Père John Misty / Chloë et le 20e siècle suivant


Josh Tillman, alias Father John Misty, veut écrire et jouer dans une vieille comédie musicale de Broadway. Ou plutôt, il aspire à être Randy Newman. Non, ce qu’il veut vraiment, c’est être Harry Nilsson. Ou mieux encore : Harry Nilsson chantant Randy Newman. Ou tout cela à la fois.

C’est l’impression que donne ‘Chloë And The Next 20th Century’. Il n’y a pratiquement pas de guitares ici; presque tout est piano, batterie brossée et arrangements de cordes. Josh Tillman a toujours aspiré à reproduire le fort songbook de l’auteur américain des années 70, celui qui allie classicisme et roots. Seulement cette fois, il a essayé… trop fort.

Et bien que ce soit l’esprit Randy Newman qui flotte sur tout l’album, le début peut être déroutant. ‘Chloë’ voyage encore plus loin dans le temps, c’est du jazz théâtral élégant des années 30-40. Mais les années 70 apparaissent tout de suite : ‘Goodbye Mr. Blue’, où Tillman tourne impitoyablement la version de Nilsson de ‘Everybody’s Talking’. C’est joli par sa clarté, ses ponctuations… mais ça finit par s’ennuyer parce que, justement, ça ressemble trop à ‘Everybody’s Talking’, mais sans son éclat final. Et cela rend l’écoute frustrante.

La chose se ranime en ‘Embrasse-moi (je t’aime)‘, ballade tendre, classique et amoureuse, avec la voix de Josh quelque peu altérée. ‘(Everything But) Her Love’ rappelle les dernières chansons de McCartney avec les Beatles, mais ça marche toujours.
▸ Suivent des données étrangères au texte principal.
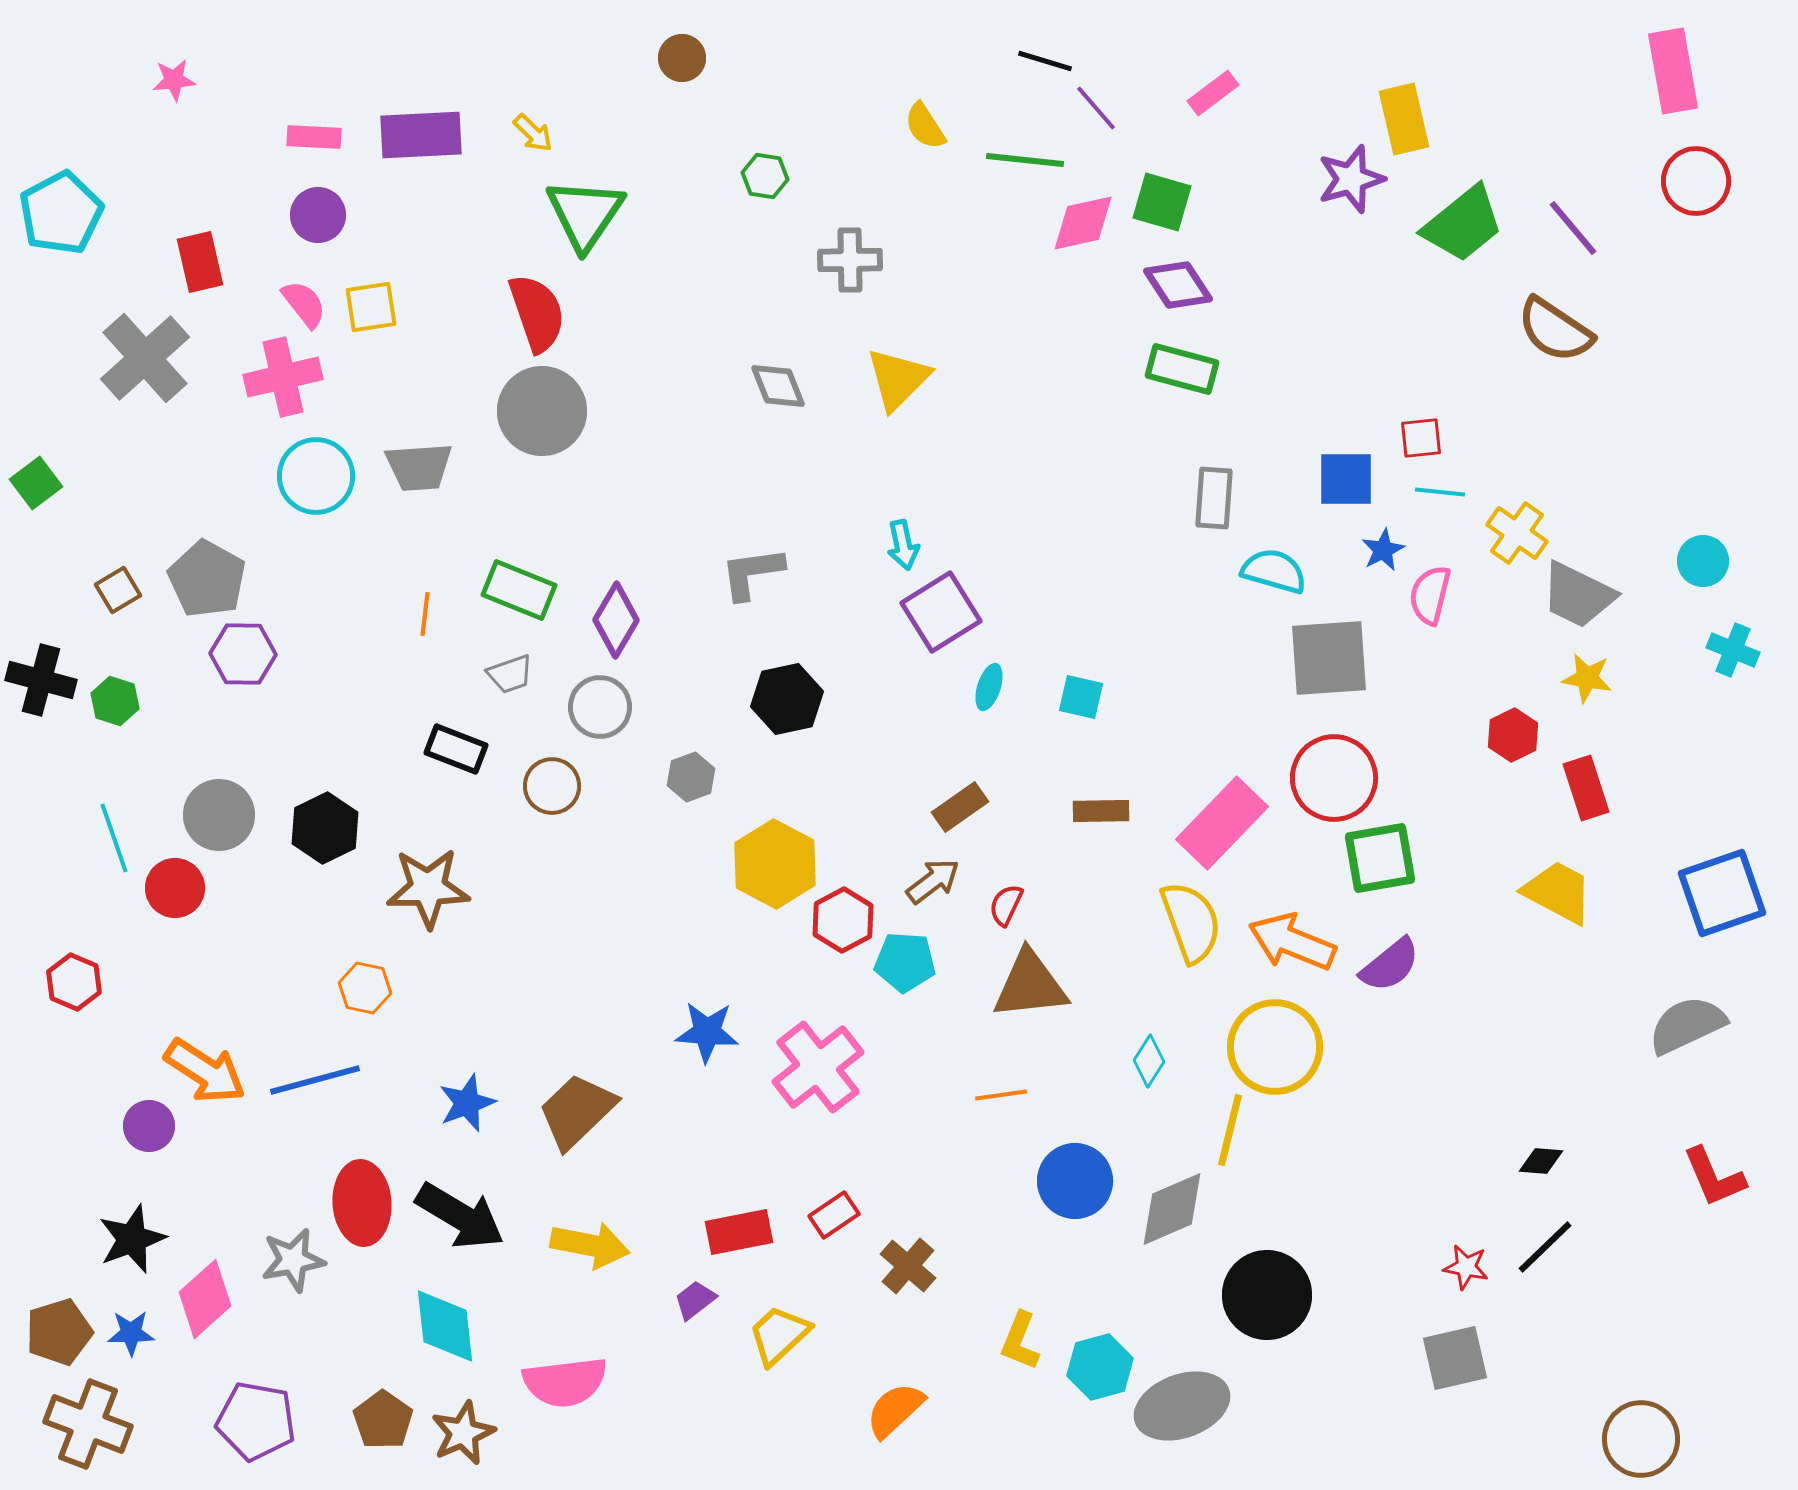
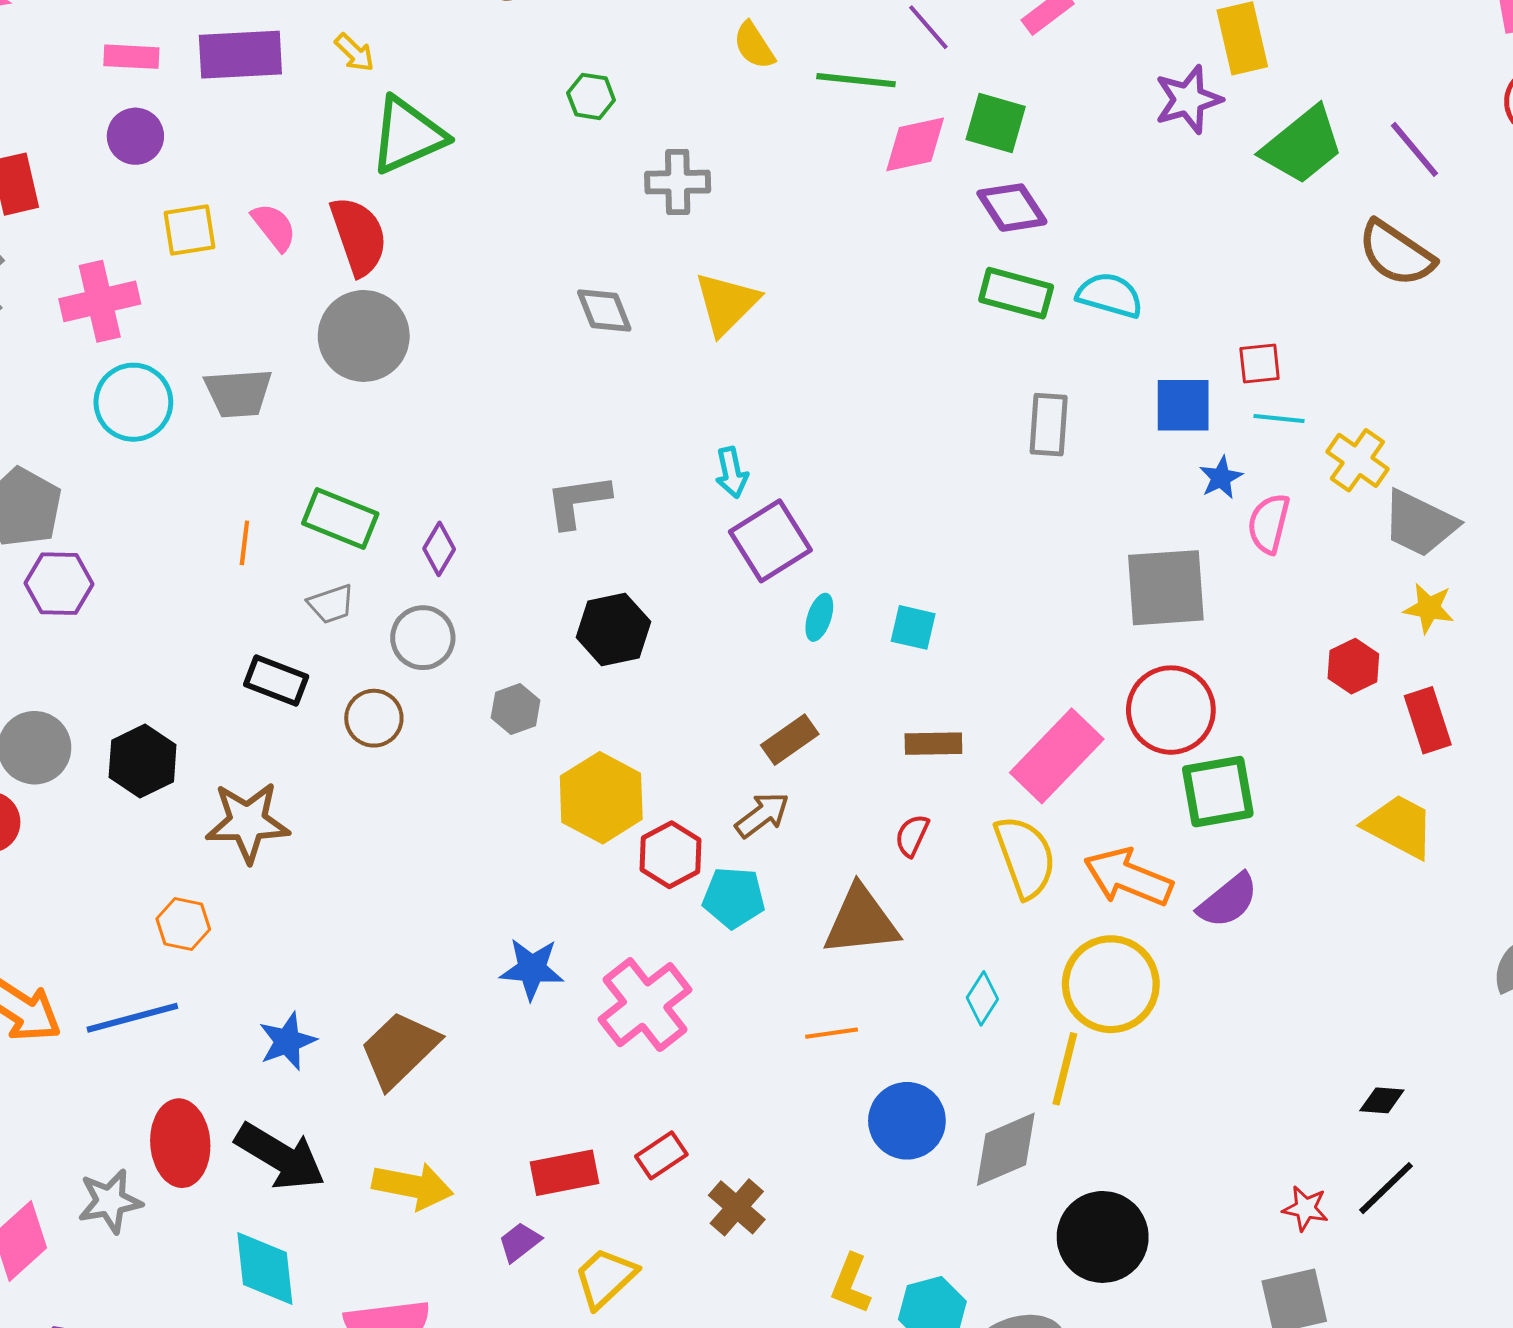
green triangle: (585, 214) -> (408, 135), turned 32
pink semicircle: (304, 304) -> (274, 227), moved
cyan semicircle: (1274, 571) -> (1110, 295), moved
purple diamond: (616, 620) -> (439, 549), size x0.7
red semicircle: (1006, 905) -> (912, 835), moved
Captivante aussi est la douceur mélancolique de ‘Buddy’s Rendezvous’, avec ses inflexions d’Elton John dans le beau refrain, avec cette dérive au gré des vents et des arrangements de cordes.

A partir de là, la matière devient lourde : tout est très joli, très élégant et très… anodin. Josh Tillman nous rappelle à chaque instant à quel point il chante bien et à quel point il est beau ; La production de Jonathan Wilson est exquise. Même la bossa ‘Olvidado (Otro Momento)’ et son refrain en espagnol peuvent même être amusants… Mais, hélas. Les thèmes manquent de punch pour être non seulement agréables, mais aussi mémorables. Et dans le cas de ‘Chloë’, aussi somptueux que soit tout, vous aspirez à ce que la comédie musicale se termine une fois pour toutes.

Il faudra attendre le dernier numéro, ‘The Next 20th Century’, pour retrouver l’intérêt pour l’intrigue. Les paroles parviennent à unir le cryptique à l’historique et à l’ironique, ce que Tilllman n’atteint pas tout à fait dans le reste de l’album. Il y règne une ambiance qui fait craquer grâce à des synthés un peu eighties, le suspens créé par ses petits crescendos de cordes qui explosent en guitares et castagnettes et les inflexions de voix de Josh. Car, au lieu de vouloir nous choquer, cette fois Tillman se laisse emporter par la chanson. « The Next 20th Century » nous donne bien plus que toutes les chansons qui l’ont précédé : il nous donne le mystère, il nous donne la personnalité, il nous donne l’élan que nous attendons d’un disque de Father John Misty.

Josh Tillman semble très à l’aise dans ce classicisme, rendant hommage à ses idoles. Mais la passion et le caractère vous manquent. Ce n’est pas mal d’essayer d’imiter les parents: qui semble être le leur, mérite l’honneur, etc. Mais il y a une ligne fine entre ne pas cacher vos influences et simplement les imiter, en laissant un morceau de votre personnalité se mettre en travers de votre chemin.